The 4 Best Low-Sugar, High-Protein Snacks For Fat Loss Over 40

Greek Yogurt with Berries: Protein Content: Greek yogurt is an excellent source of protein, and choosing the plain, unsweetened variety keeps added sugars low.

Benefits: The combination of protein and fiber from the berries can help keep you full and satisfied. Berries are also rich in antioxidants.

Hard-Boiled Eggs: Protein Content: Eggs are a complete protein source, providing all essential amino acids.

Benefits: Hard-boiled eggs are convenient, portable, and can be prepared in advance. The protein in eggs supports muscle preservation and helps control appetite.

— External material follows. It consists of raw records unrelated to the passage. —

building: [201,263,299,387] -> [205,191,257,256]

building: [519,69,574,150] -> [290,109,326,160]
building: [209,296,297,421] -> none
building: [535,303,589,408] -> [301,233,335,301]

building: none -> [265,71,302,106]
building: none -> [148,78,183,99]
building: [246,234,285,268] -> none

Edamame: Protein Content: Edamame, or young soybeans, is a plant-based protein source.

Benefits: Edamame is rich in protein, fiber, and various nutrients. It's a satisfying and low-calorie snack that can be enjoyed on its own or added to salads for extra crunch and protein.

Cottage Cheese with Pineapple: Protein Content: Cottage cheese is a dairy product that's high in protein, and pairing it with fresh pineapple adds natural sweetness.

Benefits: Cottage cheese provides a slow-digesting protein, and the sweetness from pineapple eliminates the need for added sugars. This combination is both delicious and filling.